Although a recent study conducted in Brazil to establish whether there was a link between higher education policies in that country and the cycles of economic growth they experienced in the 1930s, after World War II, in the 1970s and again after 2002 found that there was no such link, the report of the study makes the point that as Brazil is flexing its muscles to become a leading international player, it needs good university institutions capable of producing the scientists and engineers needed to keep the momentum. I might mention that the study found that each of the cycles of economic growth was explained by favourable external conditions – revenues created by the agricultural and mining sectors, the influx of international investments, a steady transfer of the population from the countryside to the urban centres, generating a growing internal consumption market and, in the last 10 years, the favourable winds of international trade blowing from China.[4]

About China, it is reported that the first premier of Singapore stated during an interview in 2011, that Chinese leaders have transformed a poor society by an economic miracle to become now the second – largest economy in the world and that their strategy for achieving this revolves around their huge and increasingly highly skilled and educated workers.[5] China has targeted its efforts to create a high value workforce, the emphasis being on quality.

It seems, therefore, and I think everybody will accept, that higher education is critical for economic growth, and thus to the future of every developing nation. And our government together with related institutions should begin to work urgently on strategies and programmes in collaboration with institutions of higher learning for ensuring economic growth and development.  But whilst it is true that there may be a need, for purposes of economic growth, for extensive restructuring and a prioritisation of skills, the Vice-Chancellor warns that higher education should not be denuded ‘of its considerably wider social value and functions’. He argues that the purpose of universities ‘is the production of knowledge which advances understanding of the natural and social worlds . . .’ and that higher education has immense social and political value. It has been said that education is intimately connected to the idea of democratic citizenship[6] and, I’d want to add, good governance.

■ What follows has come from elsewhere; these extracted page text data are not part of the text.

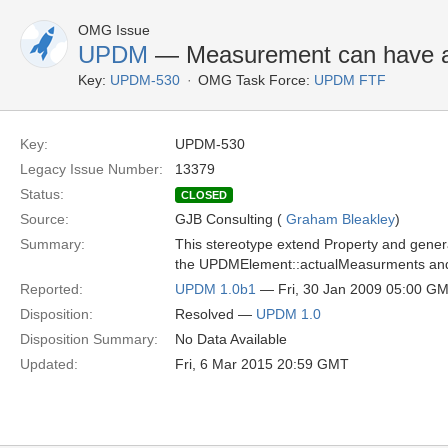
OMG Issue
UPDM
— Measurement can have a c
Key:
UPDM-530
OMG Task Force:
UPDM FTF
Key:
UPDM-530
Legacy Issue Number:
13379
Status:
CLOSED
Source:
GJB Consulting (
Graham Bleakley
)
Summary:
This stereotype extend Property and gener
the UPDMElement::actualMeasurments and co
Reported:
UPDM 1.0b1
— Fri, 30 Jan 2009 05:00 G
Disposition:
Resolved —
UPDM 1.0
Disposition Summary:
No Data Available
Updated:
Fri, 6 Mar 2015 20:59 GMT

 You will recall the previous quote from the Vice-Chancellor’s paper that ‘higher education must necessarily intersect and effectively engage with the economic and social challenges of local, regional, continental and global contexts. South Africa is part of Africa and is also an important a regional power. As the President of the country said two days ago, when we develop, on whatever front, we must take Africa along. In a speech delivered 13 years ago the former UN Secretary General, Kofi Annan said the following:

‘The university must become a primary tool for Africa’s development in the new century. Universities can help develop African expertise; they can enhance the analysis of African problems; strengthen domestic institutions; serve as a model environment for the practice of good governance, conflict resolution and respect for human rights, and enable African academics to play an active part in the global community of scholars.’[7]

In this regard Rhodes is and has been making a huge contribution on the teaching and research front. In 2011, for example, 22% of the total of 2 045 students who graduated were international students from 31 countries in the rest of Africa and in 2012, 20% of a total of 2 240 graduates were from 32 countries in the rest of Africa. You have heard the figures for this year. I have had occasion to peruse the 2011 Research Report  which makes very interesting reading. The report reveals an exceptional amount of research conducted in all the various departments. The number of publications and research papers presented at academic and science conferences over the period covered by the report is phenomenal. And students from countries in the rest of Africa are heavily involved in these programmes. I am convinced that the University is in good hands and I am privileged to be associated with it as its Chancellor.

I end by saying congratulations to all the graduands and parents or guardians who are here to witness the moment. I share in your joy.